> Instructions for the task: Write the next part of the rebuttal of claims against marijuana legalization, carrying on from its last sentence.

> Text segment:

☆ ☆ ☆

3. The article claims that “drug gangs are lethal, and lowering the crime in one area (legalizing the drug) will definitely not lower the crime rate within the underground community” and that “a dealer isn’t going to let his customers walk away easy”.

The point of marijuana legalization is not to solve all the world’s problems, it’s to bring a substance which can be abused into the watchful eye of the regulatory state, to ensure that the quality of the product being sold is not shoddy and has few psychological side effects. As stated above, Colorado’s underground drug trade isn’t going away, but not prosecuting people who use marijuana in that state means a hefty proportion of users are now entirely removed from the dangers of interacting with dealers.

4. The article claims that many crimes can be indirectly linked to marijuana use, such as “knife wounds from a dealer, weed induced fights, shooting spree while high”.

This claim has been plucked out of thin air and is not supported by any study, statistical evidence or even anecdotal evidence. It’s there purely for emotional impact. Colorado’s crime statistics show that homicide rates fell 40% in Denver after marijuana was legalized. So much for those knife wounds.

5. The article claims that “the health benefits of a moderate amount of red wine each week have often been proven, however the only long-term side-effects of smoking cannabis are dangerous”.

Red wine in moderation does health benefits, but so does marijuana. Collective Evolution recently compiled twenty studies that show how marijuana can be used to treat cancer, while the National Cancer Institute explains that cannabinoids “may have a protective effect against the development of certain types of tumors”. Additionally, ProCon.org provides a list of scientific testimonies about the use of marijuana for treating glaucoma (eye conditions which can lead to blindness), with some for and some against.

There is also mounting evidence that cannabis use in small doses is a powerful agent in combating sleeplessness and stress, provided the strain consumed is not littered with psychological effects. Interestingly, that’s where the regulatory state comes in handy.

6. Finally, and worst of all, the article claims that marijuana causes “lung cancer” and “the likelihood of aggressive and violent behaviour, including domestic abuse and sexual assault”.

☆ ☆ ☆

> Record excerpts:

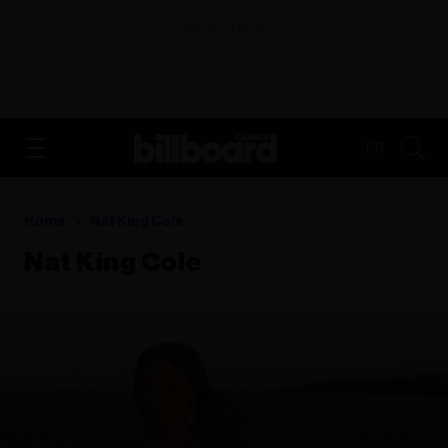
ADVERTISEMENT
FR
Home
Nat King Cole
Nat King Cole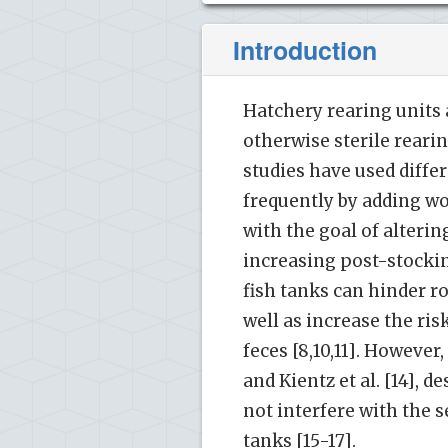
Introduction
Hatchery rearing units
otherwise sterile rearin
studies have used diff
frequently by adding wo
with the goal of alterin
increasing post-stocking
fish tanks can hinder ro
well as increase the ri
feces [8,10,11]. However
and Kientz et al. [14],
not interfere with the s
tanks [15-17].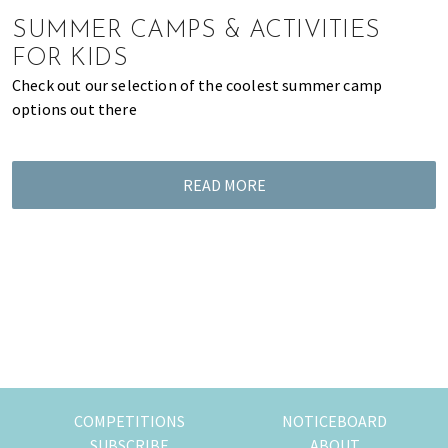
of
SUMMER CAMPS & ACTIVITIES
expat
FOR KIDS
living
Check out our selection of the coolest summer camp
in
options out there
Singapore.
READ MORE
COMPETITIONS
NOTICEBOARD
SUBSCRIBE
ABOUT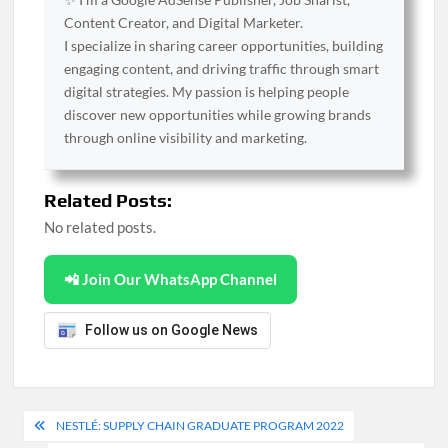
Content Creator, and Digital Marketer.
I specialize in sharing career opportunities, building
engaging content, and driving traffic through smart
digital strategies. My passion is helping people
discover new opportunities while growing brands
through online visibility and marketing.
Related Posts:
No related posts.
📲 Join Our WhatsApp Channel
Follow us on Google News
Post
NESTLÉ: SUPPLY CHAIN GRADUATE PROGRAM 2022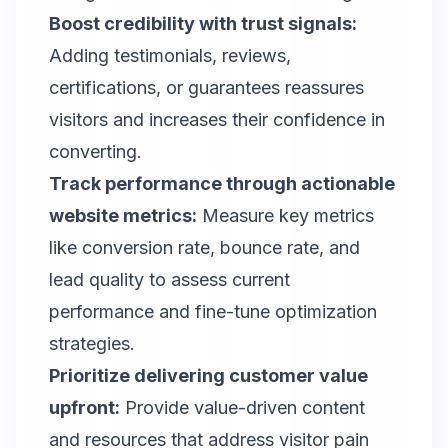
Boost credibility with trust signals:
Adding testimonials, reviews,
certifications, or guarantees reassures
visitors and increases their confidence in
converting.
Track performance through actionable
website metrics:
Measure key metrics
like conversion rate, bounce rate, and
lead quality to assess current
performance and fine-tune optimization
strategies.
Prioritize delivering customer value
upfront:
Provide value-driven content
and resources that address visitor pain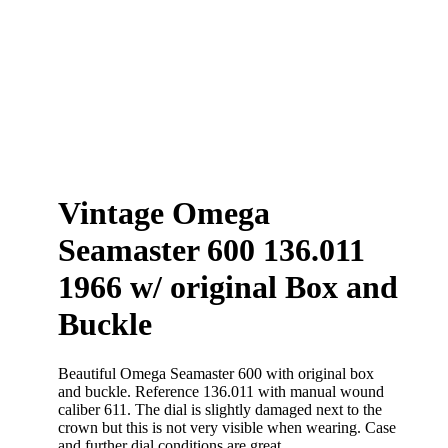
Vintage Omega
Seamaster 600 136.011
1966 w/ original Box and
Buckle
Beautiful Omega Seamaster 600 with original box
and buckle. Reference 136.011 with manual wound
caliber 611. The dial is slightly damaged next to the
crown but this is not very visible when wearing. Case
and further dial conditions are great.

☆ ☆ ☆

> Answer below:
First of all, the lung cancer claim is not supported by scientific research, and the fact that marijuana is used to treat cancerous tumours counts against the idea that marijuana causes cancer. Cancer Research UK usefully details some of the studies conducted in this area, none of which show a conclusive link between marijuana and lung cancer. The independent marijuana education website, Learn About Marijuana, explains that marijuana use is “much less likely to cause violence in users than other substances such as alcohol and stimulants”

By contrast, alcohol is proven to cause early death and liver failure if consumed in excess, and provokes violent rages in many people who abuse it, while prolonged tobacco use effects pretty much every part of the body in a negative way. Yet again, the article makes no demands for the criminalization of either of those substances.

Additionally, it is grossly insulting to blame marijuana use on violent crimes, especially given the sedative and relaxing effect it is proven to have in most users. The perpetrator and the perpetrator alone is responsible for violent crimes, and suggesting that marijuana leads to sexual abuse is so far removed from mainstream debate it’s not worth thinking about.

In conclusion.

The only way a sensible and rational debate about marijuana legalization will be possible is if people do their research and hold themselves to the proper standards of debate. If we want the truth about marijuana legalization, we can’t bullshit our way to an argument. One must accept when the facts are not on their side, as I have done in my original article and here.

The scientific evidence currently explains that marijuana is no worse than the dangers of tobacco or alcohol (at the very least) and that it may have medicinal effects that are certainly not present in tobacco or alcohol. We can learn nothing from articles that routinely employ emotional prejudice and wild conspiratorial claims to get their point across.